2. If a Settling Distributor has reason to believe that it will not be able to pay
some or all of its allocable share of the Annual Payment for a Payment Year, it shall
provide at least ninety (90) calendar days’ prior written notice to the Settlement Fund
Administrator and Enforcement Committee (a “Deferred Payment Notice”). Any
Deferred Payment Notice shall specify and include: (a) the gross amount of the payments
owed (including the estimated allocable portion of the Annual Payment, and amounts
owed under Section IX and Section X, by the relevant Settling Distributor), (b) the
amount that the Settling Distributor believes it will be unable to pay, (c) the accounting
and audited financial documents upon which the Settling Distributor relied for making
this determination, and (d) any other relevant information for the Enforcement
Committee to consider.
3. A Settling Distributor shall not utilize this provision during the first three
(3) Payment Years. If a Settling Distributor defers some or all of the payments due in a
Payment Year pursuant to this Section IV.K, it shall not repurchase any shares, or fund
new acquisitions with an acquisition price greater than $250 million, during the deferral
period until the deferred amount is fully repaid with interest. Any amounts deferred shall
bear interest at an interest rate equal to the prime rate as published by the Wall Street
Journal on the date of the Deferral Payment Notice plus 0.5%.
4. The Settling Distributor shall pay all deferred amounts, including
applicable interest on the next Payment Date. If the amounts previously deferred
(including interest) together with the Settling Distributor’s share of all payments due for a
Payment Year would allow for a deferral under Section IV.K.1, the Settling Distributor
shall pay as much of the previously deferred amounts (including interest) as it can pay
without triggering the ability to defer payment and may defer the remainder as permitted
under (and subject to the restrictions of) this Section IV.K.
5. Deferrals will apply proportionally across base payments and incentive
payments. For the avoidance of doubt, this Section IV.K applies fully to Payment Years
after the first three (3) Payment Years, including the base payments and all incentive
payments due pursuant to this Agreement during the Payment Year at issue.
━━━━━━━━━━━━━━━━━━━━━━━━━━━━━━
Problems and tasks —
[A] For each statement, say yes or no as to whether the deferral provisions support it, and quote the deciding words: (i) A Deferred Payment Notice must be given at least ninety calendar days in advance. (ii) A Settling Distributor may defer payments during the first three Payment Years. (iii) Deferred amounts carry interest at the prime rate plus 1%.
[B] Reproduce the deferral provisions word for word from "4. The Settling" to "this Section IV.K.".
The lines that come after this text aren't needed for anything here.
━━━━━━━━━━━━━━━━━━━━━━━━━━━━━━
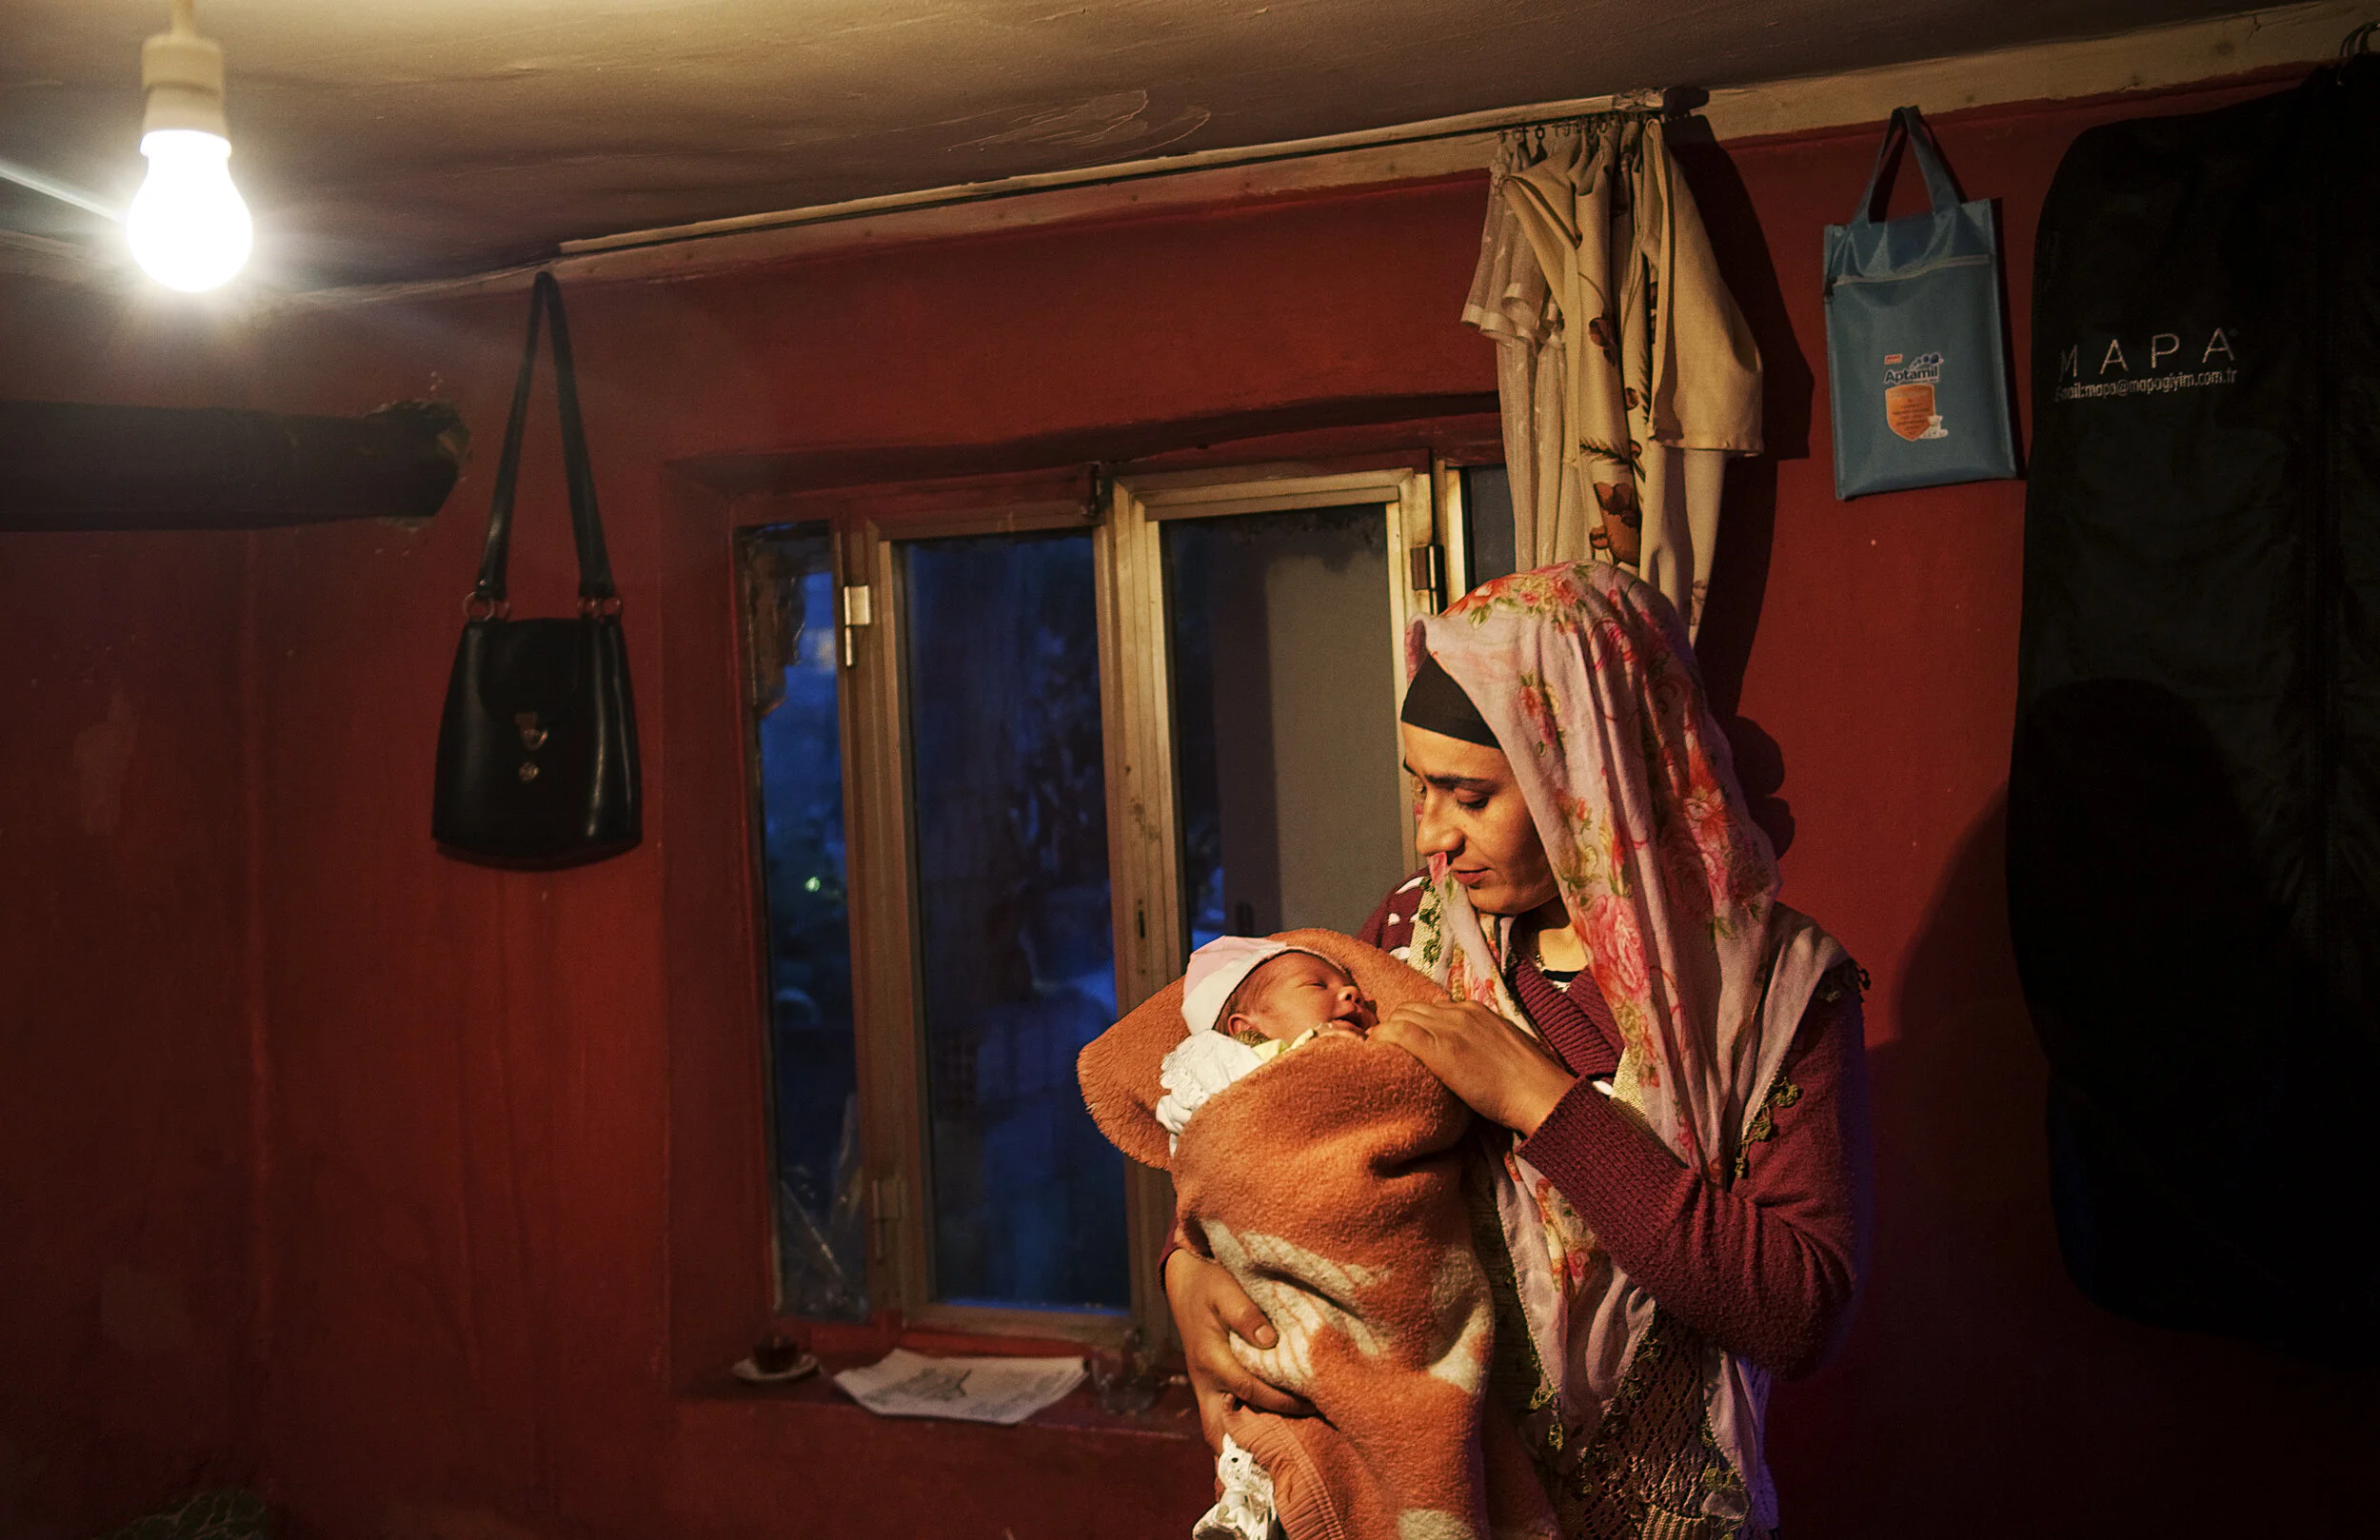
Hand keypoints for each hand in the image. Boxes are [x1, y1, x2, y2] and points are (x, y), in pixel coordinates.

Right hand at [1164, 1248, 1311, 1446]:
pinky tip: (1268, 1432)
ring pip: (1217, 1429)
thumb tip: (1269, 1341)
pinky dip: (1240, 1430)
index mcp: (1211, 1359)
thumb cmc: (1209, 1284)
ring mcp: (1205, 1386)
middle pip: (1219, 1430)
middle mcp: (1205, 1381)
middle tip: (1284, 1453)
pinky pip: (1222, 1417)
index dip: (1282, 1401)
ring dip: (1242, 1443)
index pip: (1250, 1390)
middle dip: (1248, 1447)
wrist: (1185, 1282)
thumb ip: (1245, 1314)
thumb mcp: (1226, 1289)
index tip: (1312, 1403)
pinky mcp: (1210, 1385)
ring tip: (1279, 1451)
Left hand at [1373, 999, 1575, 1134]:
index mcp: (1474, 1010)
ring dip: (1386, 1033)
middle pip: (1410, 1008)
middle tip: (1388, 1050)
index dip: (1413, 1022)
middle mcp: (1458, 1012)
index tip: (1405, 1040)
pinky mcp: (1439, 1048)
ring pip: (1400, 1016)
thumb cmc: (1526, 1079)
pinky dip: (1380, 1038)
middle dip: (1395, 1026)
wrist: (1537, 1091)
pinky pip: (1397, 1032)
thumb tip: (1461, 1045)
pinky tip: (1373, 1051)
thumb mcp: (1501, 1044)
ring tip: (1379, 1054)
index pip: (1429, 1006)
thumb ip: (1478, 1037)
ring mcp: (1448, 1028)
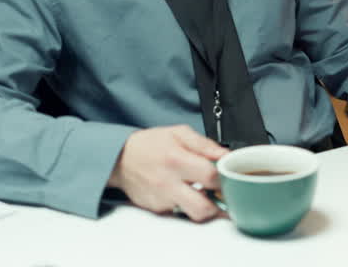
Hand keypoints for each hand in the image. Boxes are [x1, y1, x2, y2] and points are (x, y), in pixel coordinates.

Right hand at [108, 125, 227, 221]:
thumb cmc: (150, 144)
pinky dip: (187, 205)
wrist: (120, 158)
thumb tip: (225, 155)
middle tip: (221, 192)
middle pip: (204, 208)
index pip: (211, 176)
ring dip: (204, 206)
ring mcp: (162, 199)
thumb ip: (205, 144)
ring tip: (205, 193)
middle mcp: (168, 183)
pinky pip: (180, 212)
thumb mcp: (178, 133)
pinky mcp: (157, 209)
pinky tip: (184, 192)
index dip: (225, 176)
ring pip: (193, 214)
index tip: (227, 174)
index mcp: (176, 160)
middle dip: (219, 203)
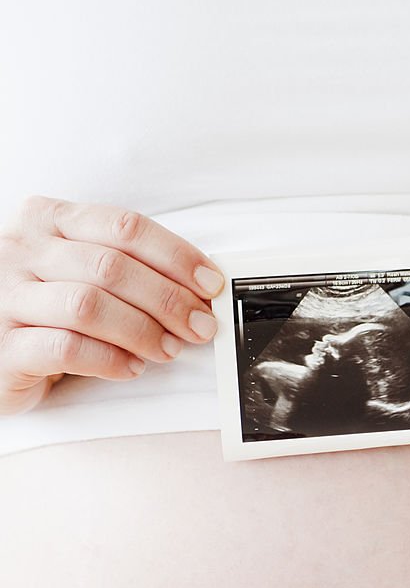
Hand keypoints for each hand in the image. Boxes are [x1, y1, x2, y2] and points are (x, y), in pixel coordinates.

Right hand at [0, 196, 224, 414]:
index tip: (210, 284)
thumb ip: (122, 266)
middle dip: (168, 299)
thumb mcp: (75, 269)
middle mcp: (22, 251)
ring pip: (88, 306)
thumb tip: (194, 287)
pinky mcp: (5, 347)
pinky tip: (132, 368)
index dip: (175, 256)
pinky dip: (109, 359)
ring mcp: (7, 297)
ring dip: (141, 330)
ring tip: (169, 349)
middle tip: (200, 326)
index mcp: (47, 220)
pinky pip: (66, 348)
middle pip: (111, 267)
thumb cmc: (44, 308)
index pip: (123, 227)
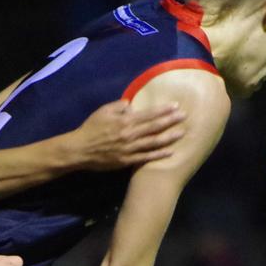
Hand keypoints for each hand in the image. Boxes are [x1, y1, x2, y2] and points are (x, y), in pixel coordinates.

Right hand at [70, 101, 186, 169]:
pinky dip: (158, 155)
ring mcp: (130, 149)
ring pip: (153, 142)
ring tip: (182, 133)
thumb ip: (119, 106)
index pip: (148, 114)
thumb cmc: (91, 128)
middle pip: (154, 127)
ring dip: (169, 137)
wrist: (80, 150)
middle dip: (171, 121)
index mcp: (125, 121)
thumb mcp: (103, 111)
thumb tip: (131, 104)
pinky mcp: (127, 161)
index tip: (176, 106)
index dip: (163, 110)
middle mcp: (130, 134)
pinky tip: (170, 152)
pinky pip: (146, 158)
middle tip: (185, 117)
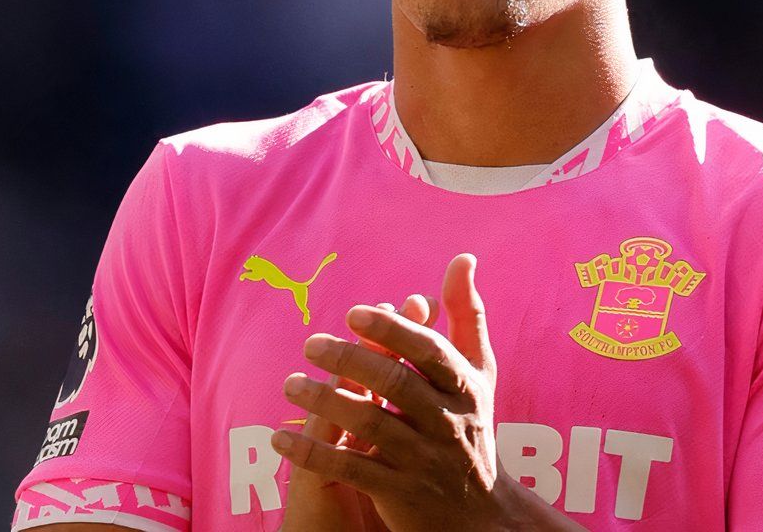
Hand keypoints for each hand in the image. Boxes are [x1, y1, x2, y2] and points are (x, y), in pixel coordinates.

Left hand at [273, 254, 520, 531]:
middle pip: (399, 386)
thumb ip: (466, 315)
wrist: (482, 516)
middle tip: (311, 343)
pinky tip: (281, 439)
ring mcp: (424, 460)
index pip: (430, 352)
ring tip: (289, 384)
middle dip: (353, 362)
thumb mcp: (478, 373)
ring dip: (327, 402)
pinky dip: (314, 453)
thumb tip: (463, 257)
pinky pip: (352, 468)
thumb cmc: (473, 428)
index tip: (354, 313)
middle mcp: (448, 422)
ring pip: (372, 426)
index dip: (393, 331)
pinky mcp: (400, 493)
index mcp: (464, 387)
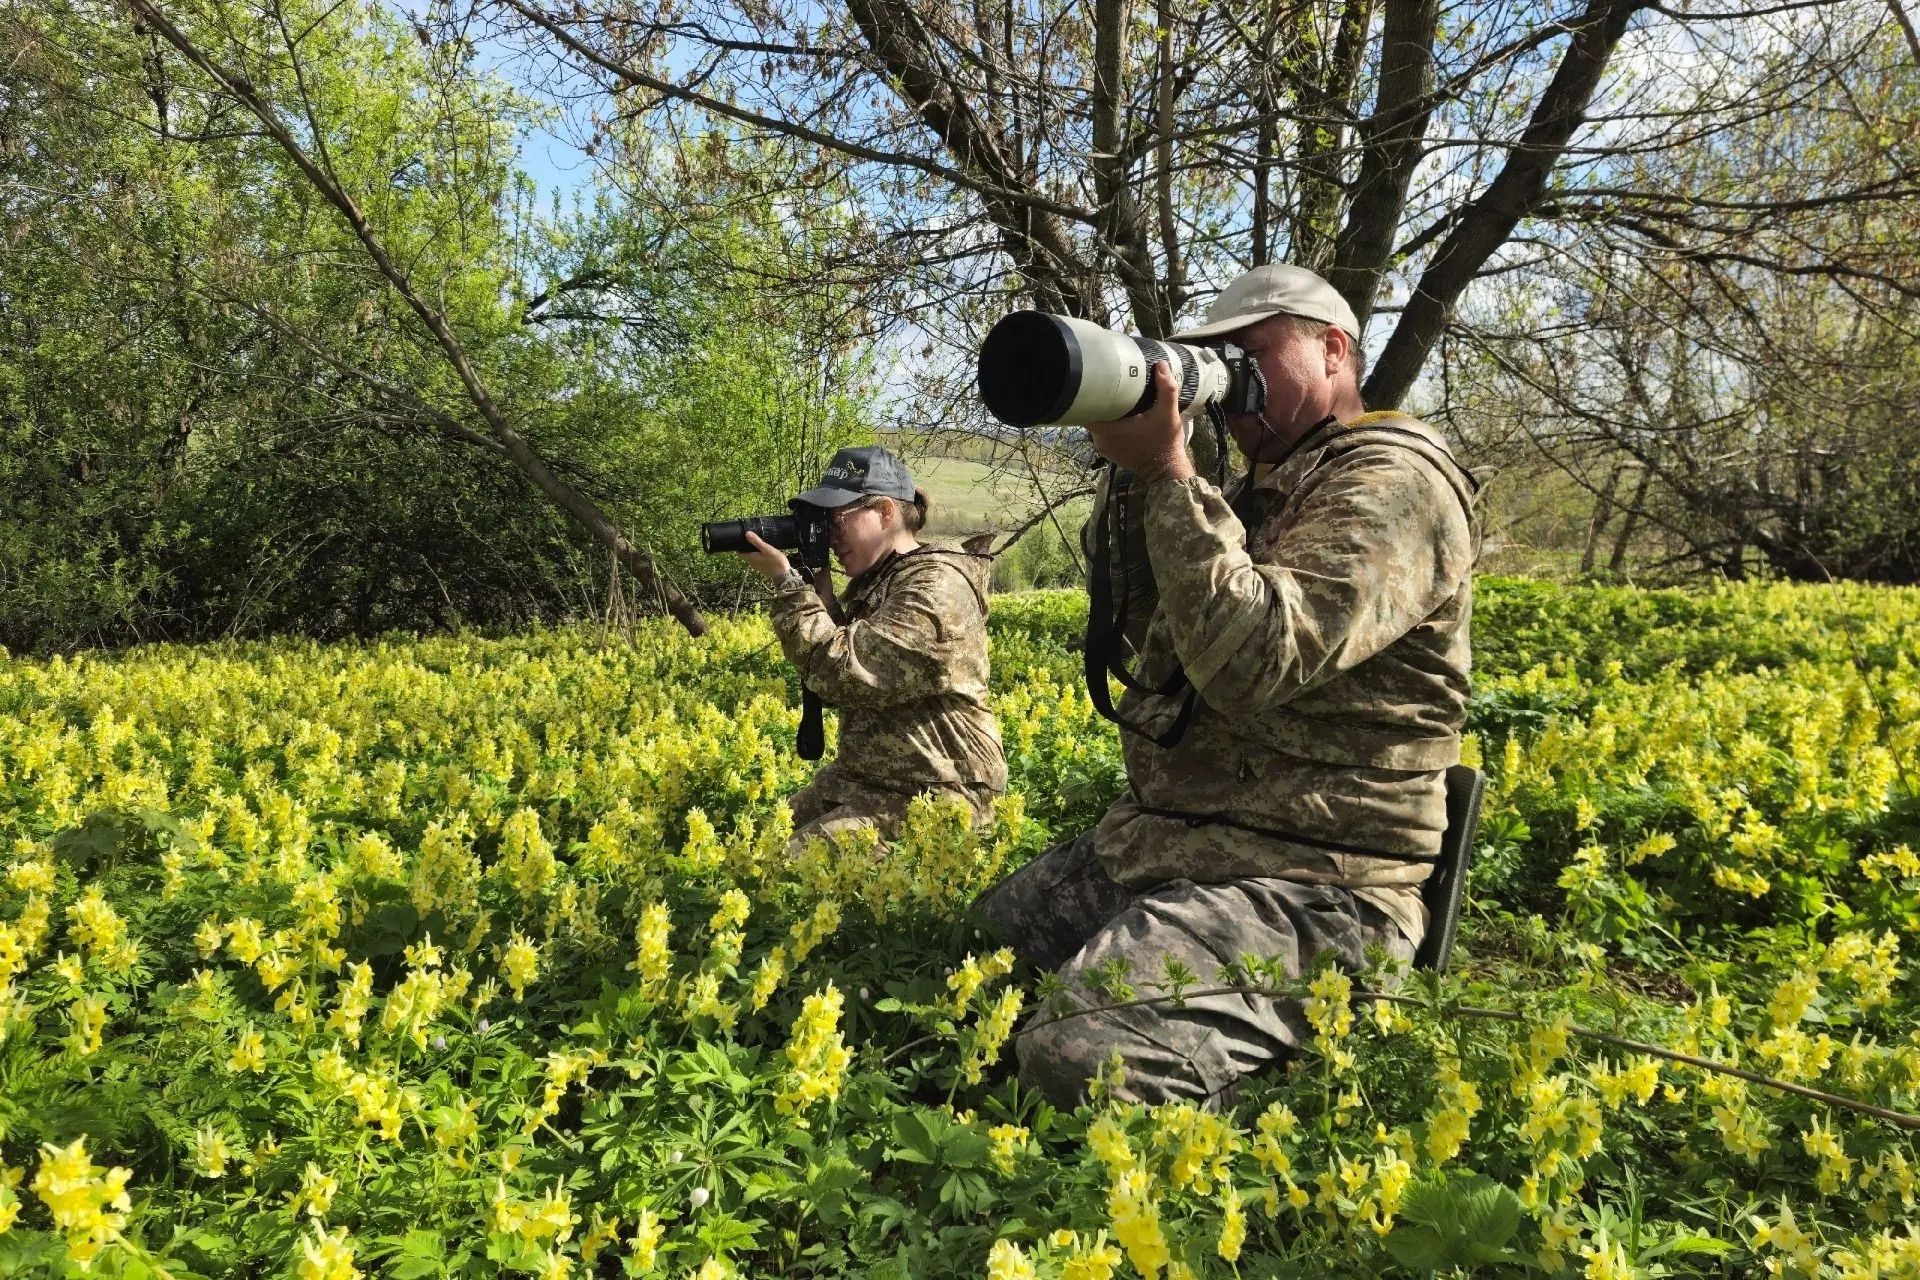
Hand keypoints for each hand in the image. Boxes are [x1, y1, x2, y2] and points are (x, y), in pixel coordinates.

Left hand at [740, 531, 792, 580]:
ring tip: (758, 543)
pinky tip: (764, 550)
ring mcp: (757, 566)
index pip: (739, 552)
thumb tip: (747, 533)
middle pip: (746, 553)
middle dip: (747, 546)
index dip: (739, 545)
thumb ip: (756, 541)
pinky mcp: (762, 567)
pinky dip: (758, 554)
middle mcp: (752, 563)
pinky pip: (757, 559)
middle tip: (751, 538)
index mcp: (750, 558)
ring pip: (752, 556)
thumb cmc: (775, 561)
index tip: (741, 538)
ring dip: (753, 550)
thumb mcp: (766, 549)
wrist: (784, 574)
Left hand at [1085, 361, 1195, 483]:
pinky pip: (1103, 432)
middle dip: (1099, 400)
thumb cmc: (1165, 443)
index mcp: (1107, 430)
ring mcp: (1103, 448)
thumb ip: (1166, 389)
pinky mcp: (1109, 452)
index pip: (1086, 407)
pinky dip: (1109, 423)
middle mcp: (1100, 440)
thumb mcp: (1168, 414)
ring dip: (1104, 412)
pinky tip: (1120, 414)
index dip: (1089, 393)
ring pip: (1097, 423)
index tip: (1098, 381)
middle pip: (1091, 413)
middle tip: (1110, 384)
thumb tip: (1161, 365)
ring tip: (1115, 396)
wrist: (1167, 471)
━━━━━━━━━━━━━━━━━━━━━━━━━━━━━━
Your written answers —
[A]
(i) Yes: "it shall provide at least ninety (90) calendar days’ prior written notice"
(ii) No: "A Settling Distributor shall not utilize this provision during the first three (3) Payment Years."
(iii) No: "bear interest at an interest rate equal to the prime rate as published by the Wall Street Journal on the date of the Deferral Payment Notice plus 0.5%"

[B]
4. The Settling Distributor shall pay all deferred amounts, including
applicable interest on the next Payment Date. If the amounts previously deferred
(including interest) together with the Settling Distributor’s share of all payments due for a
Payment Year would allow for a deferral under Section IV.K.1, the Settling Distributor
shall pay as much of the previously deferred amounts (including interest) as it can pay
without triggering the ability to defer payment and may defer the remainder as permitted
under (and subject to the restrictions of) this Section IV.K.